#### 課題文:
►
①ストレス解消のためにプール依存症になる「イン・ザ・プール」。
②男根が勃ちっ放しで治まらない陰茎強直症になってしまった「勃ちっぱなし」。
③会った人に次から次へとストーカーされているような妄想に悩まされる「コンパニオン」。
④ケータイ依存症で友人依存症の高校生「フレンズ」。
⑤家の火の元、電気などを消したかどうかが気になってしかたがない”確認行為の習慣化”がエスカレートする”脅迫神経症”で家を出るまでに確認するのに2時間かかってしまうルポライター「いてもたっても」。

はじめは面白さもそこそこだったが読み進めるうちにどんどん面白くなっていった。最後の⑤はおかしくて大笑いしてしまった(笑)

5つの話それぞれ登場人物は変わるが、精神科医は同じ。この医者が子供のように無邪気でアドバイスがちょっと変。でもどこか症状を見透かしているように見えるのが凄いところ。
◄
#### 設問:
課題文のうち、「③会った人に次から次へとスト」を含む語句で始まり「ライター「いてもたっても」。」で終わる部分を、一字一句違えずに書き写してください。

#### 与えられた情報:
►
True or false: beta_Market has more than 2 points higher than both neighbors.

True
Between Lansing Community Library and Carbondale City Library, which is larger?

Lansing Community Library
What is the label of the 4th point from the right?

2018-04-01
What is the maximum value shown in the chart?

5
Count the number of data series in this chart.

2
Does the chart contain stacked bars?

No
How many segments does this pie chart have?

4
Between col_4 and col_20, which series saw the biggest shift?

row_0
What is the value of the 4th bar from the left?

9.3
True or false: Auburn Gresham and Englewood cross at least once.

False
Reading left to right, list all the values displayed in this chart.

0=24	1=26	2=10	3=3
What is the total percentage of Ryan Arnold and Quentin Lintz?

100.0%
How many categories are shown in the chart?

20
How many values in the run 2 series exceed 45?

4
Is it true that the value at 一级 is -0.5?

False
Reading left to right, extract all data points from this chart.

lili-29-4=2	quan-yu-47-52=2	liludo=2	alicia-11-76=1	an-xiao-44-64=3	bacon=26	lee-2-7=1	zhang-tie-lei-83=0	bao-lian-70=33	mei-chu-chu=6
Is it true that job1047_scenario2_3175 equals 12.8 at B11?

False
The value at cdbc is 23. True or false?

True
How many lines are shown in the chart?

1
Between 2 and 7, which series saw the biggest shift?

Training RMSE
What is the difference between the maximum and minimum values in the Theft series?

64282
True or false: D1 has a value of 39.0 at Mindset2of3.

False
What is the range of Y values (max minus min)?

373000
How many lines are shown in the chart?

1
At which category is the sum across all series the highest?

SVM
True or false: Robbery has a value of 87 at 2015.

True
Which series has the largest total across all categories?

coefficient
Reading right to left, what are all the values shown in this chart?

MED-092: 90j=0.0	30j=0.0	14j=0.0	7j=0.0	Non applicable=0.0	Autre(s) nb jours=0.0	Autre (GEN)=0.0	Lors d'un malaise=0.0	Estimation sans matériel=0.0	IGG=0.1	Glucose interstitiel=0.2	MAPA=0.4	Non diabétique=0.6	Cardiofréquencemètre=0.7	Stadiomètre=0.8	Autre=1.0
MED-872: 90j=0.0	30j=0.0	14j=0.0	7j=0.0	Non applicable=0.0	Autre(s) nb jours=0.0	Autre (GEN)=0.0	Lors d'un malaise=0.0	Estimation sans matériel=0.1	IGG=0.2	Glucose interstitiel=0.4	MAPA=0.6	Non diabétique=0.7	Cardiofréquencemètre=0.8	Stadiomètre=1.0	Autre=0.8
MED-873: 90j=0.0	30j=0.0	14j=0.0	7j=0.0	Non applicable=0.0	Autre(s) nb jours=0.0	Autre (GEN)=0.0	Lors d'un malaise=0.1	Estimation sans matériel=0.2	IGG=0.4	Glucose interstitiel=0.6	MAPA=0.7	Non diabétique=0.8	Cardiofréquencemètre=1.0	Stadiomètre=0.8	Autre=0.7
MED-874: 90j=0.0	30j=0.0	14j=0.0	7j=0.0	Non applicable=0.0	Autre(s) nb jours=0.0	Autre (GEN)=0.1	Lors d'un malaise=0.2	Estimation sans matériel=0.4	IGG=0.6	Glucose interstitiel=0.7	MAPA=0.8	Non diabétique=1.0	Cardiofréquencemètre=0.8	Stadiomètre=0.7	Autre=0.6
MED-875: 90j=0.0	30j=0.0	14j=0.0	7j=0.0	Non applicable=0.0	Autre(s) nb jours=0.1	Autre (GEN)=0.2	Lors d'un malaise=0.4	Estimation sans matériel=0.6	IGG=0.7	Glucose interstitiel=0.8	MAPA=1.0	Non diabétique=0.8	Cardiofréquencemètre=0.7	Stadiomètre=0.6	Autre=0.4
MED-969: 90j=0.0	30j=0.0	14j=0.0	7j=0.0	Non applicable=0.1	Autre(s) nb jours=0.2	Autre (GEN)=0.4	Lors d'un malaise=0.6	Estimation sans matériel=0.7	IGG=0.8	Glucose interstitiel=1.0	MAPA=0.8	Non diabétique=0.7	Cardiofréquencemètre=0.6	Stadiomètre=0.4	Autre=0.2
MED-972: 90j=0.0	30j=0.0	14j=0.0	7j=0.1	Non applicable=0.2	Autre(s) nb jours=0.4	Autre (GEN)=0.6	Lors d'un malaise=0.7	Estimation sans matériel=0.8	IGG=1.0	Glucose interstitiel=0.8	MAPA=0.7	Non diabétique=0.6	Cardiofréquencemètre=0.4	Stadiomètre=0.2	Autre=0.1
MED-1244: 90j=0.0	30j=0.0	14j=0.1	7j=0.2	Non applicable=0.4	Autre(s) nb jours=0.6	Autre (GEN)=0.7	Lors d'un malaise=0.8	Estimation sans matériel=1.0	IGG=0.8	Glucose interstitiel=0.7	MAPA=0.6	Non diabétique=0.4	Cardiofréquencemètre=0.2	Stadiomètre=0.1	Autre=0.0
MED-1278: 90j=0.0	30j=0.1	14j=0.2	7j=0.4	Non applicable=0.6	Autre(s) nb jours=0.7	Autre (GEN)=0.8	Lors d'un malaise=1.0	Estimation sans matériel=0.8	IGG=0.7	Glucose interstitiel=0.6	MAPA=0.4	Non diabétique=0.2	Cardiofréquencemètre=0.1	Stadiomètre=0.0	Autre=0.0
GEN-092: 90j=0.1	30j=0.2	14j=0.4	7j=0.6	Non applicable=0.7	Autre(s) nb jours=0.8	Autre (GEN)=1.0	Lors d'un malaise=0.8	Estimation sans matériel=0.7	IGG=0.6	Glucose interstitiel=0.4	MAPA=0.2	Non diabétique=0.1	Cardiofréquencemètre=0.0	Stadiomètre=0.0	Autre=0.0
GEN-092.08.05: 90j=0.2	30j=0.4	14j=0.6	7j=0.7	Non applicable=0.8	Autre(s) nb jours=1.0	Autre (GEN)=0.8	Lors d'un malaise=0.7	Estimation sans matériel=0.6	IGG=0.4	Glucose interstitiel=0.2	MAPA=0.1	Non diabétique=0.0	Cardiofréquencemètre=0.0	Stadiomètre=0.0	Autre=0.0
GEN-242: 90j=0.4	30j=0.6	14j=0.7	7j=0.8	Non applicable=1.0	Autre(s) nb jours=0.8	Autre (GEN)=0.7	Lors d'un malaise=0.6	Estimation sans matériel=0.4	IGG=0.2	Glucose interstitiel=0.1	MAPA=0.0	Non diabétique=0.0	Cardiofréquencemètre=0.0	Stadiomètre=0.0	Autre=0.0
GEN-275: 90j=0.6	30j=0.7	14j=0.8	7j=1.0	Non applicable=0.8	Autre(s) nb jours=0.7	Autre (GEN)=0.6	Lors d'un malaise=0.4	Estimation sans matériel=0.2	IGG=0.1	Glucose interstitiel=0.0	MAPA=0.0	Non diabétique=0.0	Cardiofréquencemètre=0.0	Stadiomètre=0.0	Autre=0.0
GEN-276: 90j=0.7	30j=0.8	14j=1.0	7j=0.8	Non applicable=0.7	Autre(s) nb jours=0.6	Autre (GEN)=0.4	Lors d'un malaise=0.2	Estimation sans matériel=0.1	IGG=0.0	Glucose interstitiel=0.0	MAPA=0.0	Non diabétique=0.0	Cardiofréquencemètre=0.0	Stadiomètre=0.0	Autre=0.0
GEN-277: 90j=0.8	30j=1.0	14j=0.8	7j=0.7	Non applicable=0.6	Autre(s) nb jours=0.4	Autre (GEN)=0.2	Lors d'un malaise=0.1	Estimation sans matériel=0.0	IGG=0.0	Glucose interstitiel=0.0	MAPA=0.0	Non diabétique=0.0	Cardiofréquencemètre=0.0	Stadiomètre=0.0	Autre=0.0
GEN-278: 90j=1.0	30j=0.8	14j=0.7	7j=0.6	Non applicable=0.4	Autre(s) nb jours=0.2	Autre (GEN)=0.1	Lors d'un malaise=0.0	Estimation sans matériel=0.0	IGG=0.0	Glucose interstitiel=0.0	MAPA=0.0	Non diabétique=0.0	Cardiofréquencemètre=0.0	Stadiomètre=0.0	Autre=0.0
◄
#### 解答:
③会った人に次から次へとストーカーされているような妄想に悩まされる「コンパニオン」。
④ケータイ依存症で友人依存症の高校生「フレンズ」。
⑤家の火の元、電気などを消したかどうかが気になってしかたがない”確認行為の習慣化”がエスカレートする”脅迫神経症”で家を出るまでに確認するのに2時間かかってしまうルポライター「いてもたっても」。